AIM OF THE EXERCISE
Verbatim output of the lines below is required, with the images omitted.

[Opening MATERIAL FOR THIS TASK section]

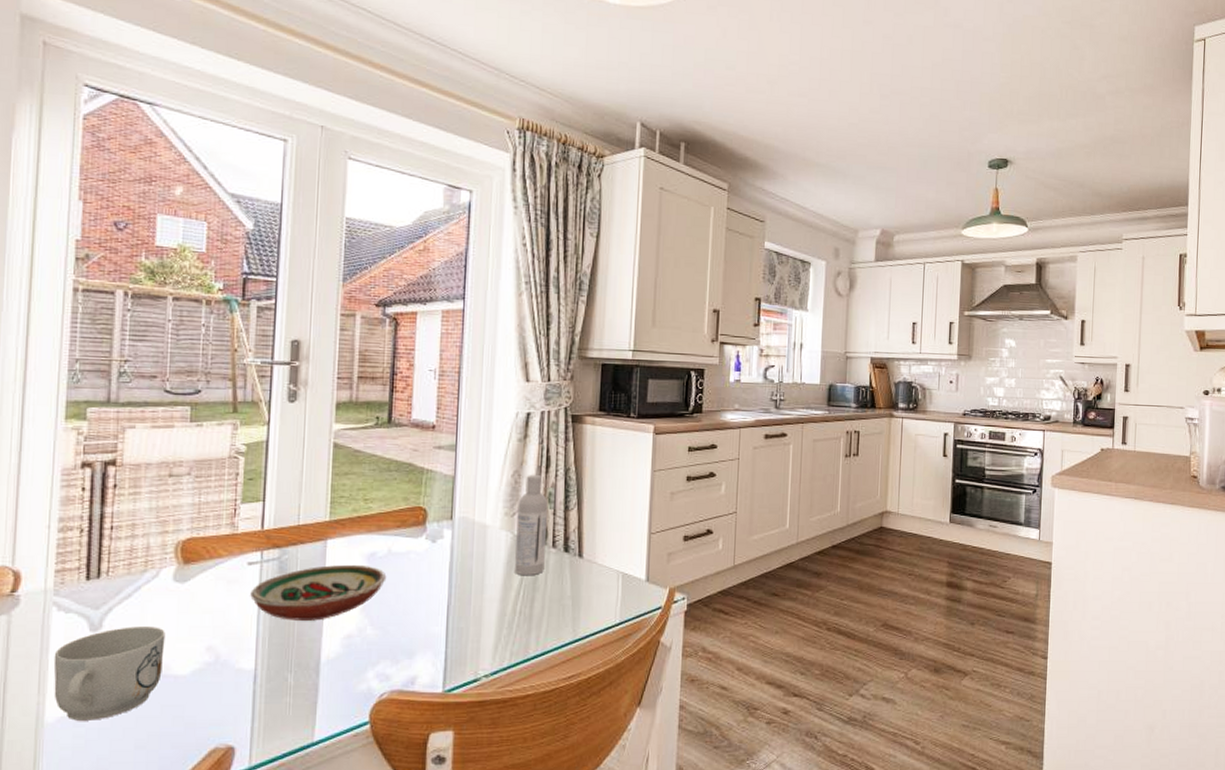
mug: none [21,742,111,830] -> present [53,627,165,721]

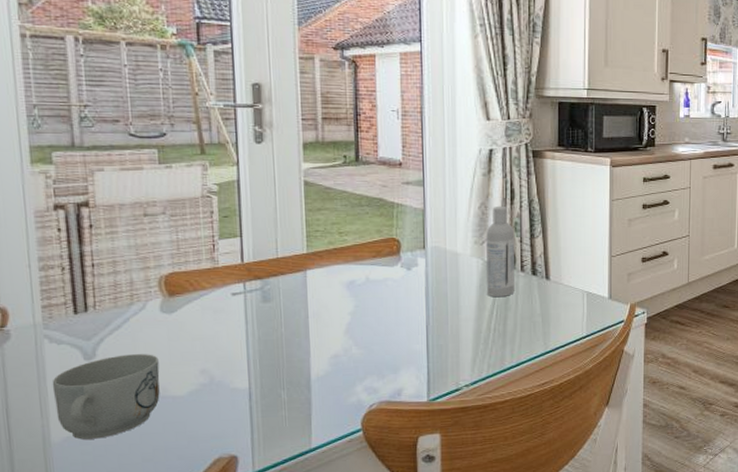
decorative bowl: present [250,564,387,621] -> none [237,292,367,344]

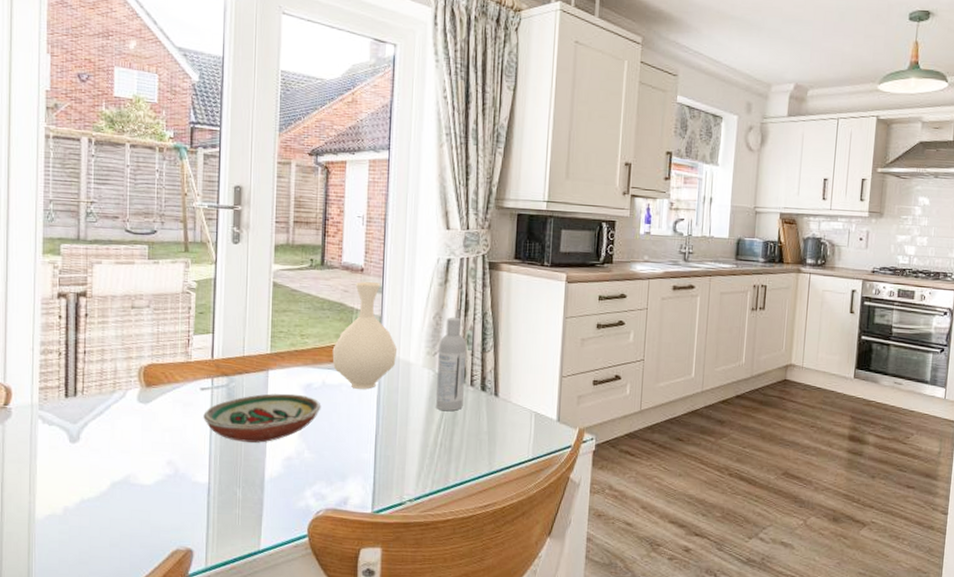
mug: present [52,354,160,440] -> none [41,440,132,520]
decorative bowl: none [237,292,367,344] -> present [203,393,321,443]
vase: none [374,175,444,282] -> present [332,281,398,389]

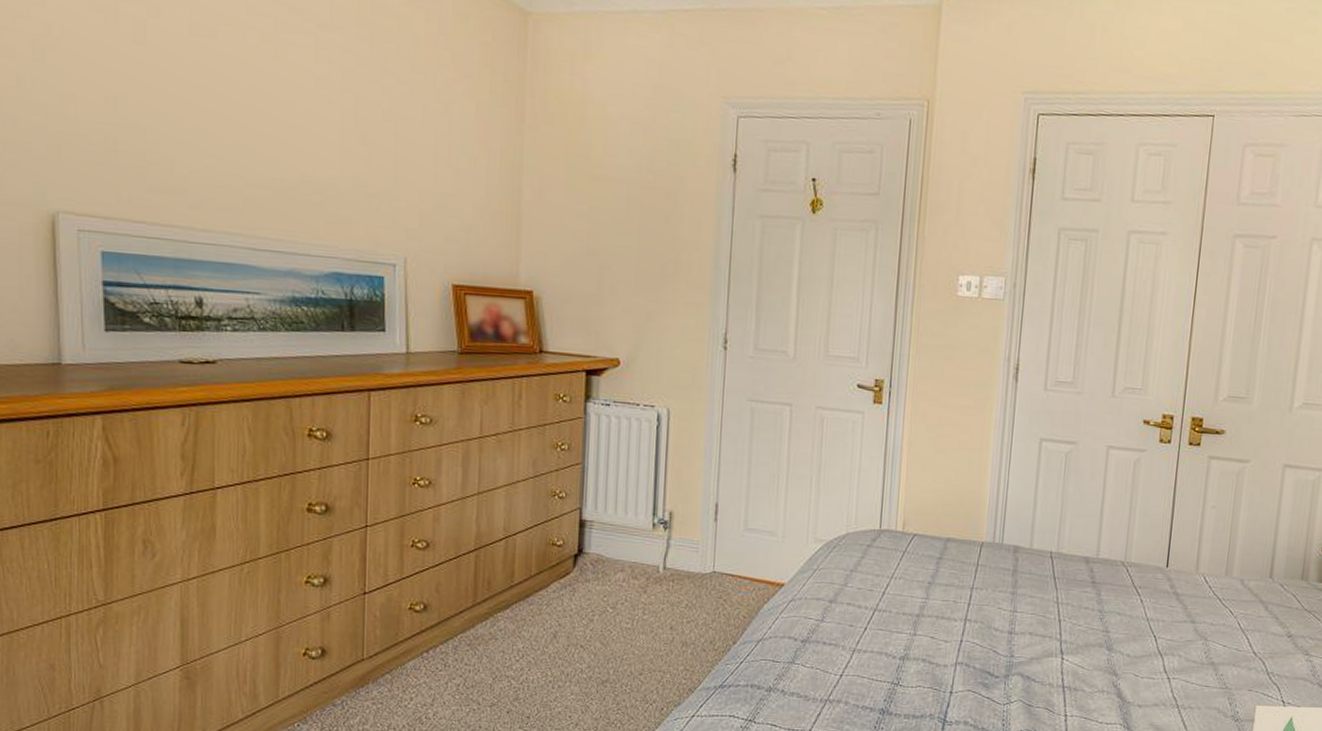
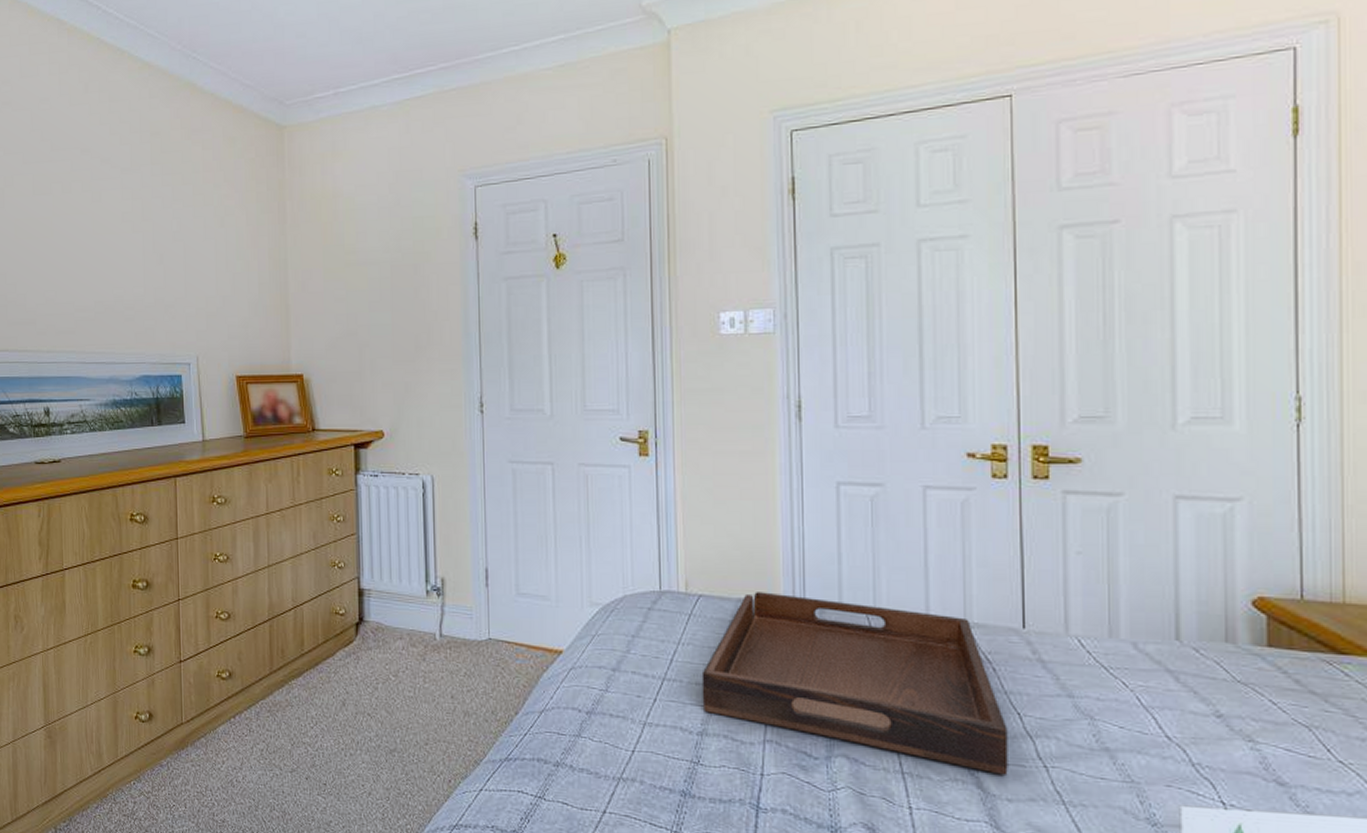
serving tray: none [907,532,1146,686] -> present [701,592,1008,775]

[Closing MATERIAL FOR THIS TASK section]

SOLUTION FOR THIS EXERCISE
mug: none [21,742,111,830] -> present [53,627,165,721]

decorative bowl: present [250,564,387,621] -> none [237,292,367,344]

mug: present [52,354,160,440] -> none [41,440,132,520]
decorative bowl: none [237,292,367,344] -> present [203,393,321,443]
vase: none [374,175,444,282] -> present [332,281,398,389]

serving tray: none [907,532,1146,686] -> present [701,592,1008,775]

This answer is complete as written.